An expert in the law stood up to test Jesus. “Teacher,” he asked, “what must I do to inherit eternal life?”
“What is written in the Law?” he replied. “How do you read it?”
He answered: “‘Love the Lord your God with all your heart and with all your soul and with all your strength and with all your mind’; and, ‘Love your neighbor as yourself.'”
“You have answered correctly,” Jesus replied. “Do this and you will live.”
But he wanted to justify himself, so he asked Jesus, “And who is my neighbor?”
What was this expert in the law asking? Who is my neighbor? In other words, just who do I have to love? I certainly don’t want to be wasting any love on anyone I don’t have to. The law seeks to limit liability and responsibility. “According to my contract I have to do this and no more.” “Just who am I obligated to love to fulfill the command? I will love my neighbor but no one else.” Do you sense the straight jacket of legalism in this?
To answer the question Jesus told the story of the Samaritan who reached out to a robbery victim laying by the road and acted like a neighbor to him. Though the Samaritan had no idea who this man was, his background, nationality or even whether he was “deserving” of his help he even risked his own safety to aggressively demonstrate unconditional love to a stranger. No limited liability here. Just aggressive, inclusive love. Who was the neighbor? The one who showed mercy. Jesus then instructed the law expert to go and do the same, show mercy to everyone. In other words, Jesus said, you go and take action to make every person your neighbor and then love them.
I am eternally grateful that is the heart of God. By the law’s standards, I was not a neighbor of God. I was far from Him, a victim of the Evil one left without mercy to die. Though not deserving of it, Jesus showed me mercy, picked me up and paid the price Himself, no matter what the cost, to see me healed and restored.
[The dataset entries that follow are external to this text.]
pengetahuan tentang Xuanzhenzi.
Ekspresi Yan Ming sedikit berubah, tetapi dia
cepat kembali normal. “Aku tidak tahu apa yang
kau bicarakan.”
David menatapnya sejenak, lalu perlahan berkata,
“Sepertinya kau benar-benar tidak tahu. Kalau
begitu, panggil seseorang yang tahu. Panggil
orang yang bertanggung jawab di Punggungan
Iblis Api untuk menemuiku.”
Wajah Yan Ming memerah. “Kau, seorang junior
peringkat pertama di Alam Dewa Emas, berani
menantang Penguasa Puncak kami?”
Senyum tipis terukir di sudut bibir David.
Can you imagine the response of the man who had been beaten the next time he sees someone lying helpless beside the road. Surely he would stop and offer any help he could. Because he received mercy he would surely be one generous to give mercy also. If we have been forgiven then we must be those who forgive. If we have been shown mercy then we must show mercy – aggressively, inclusively, where it is not deserved nor can be repaid. So who is your neighbor? or rather, who can you make your neighbor today?
1 Peter 2:10
Once you were not a people, but now you are the people of God; once you had not received mercy, but now you have received mercy.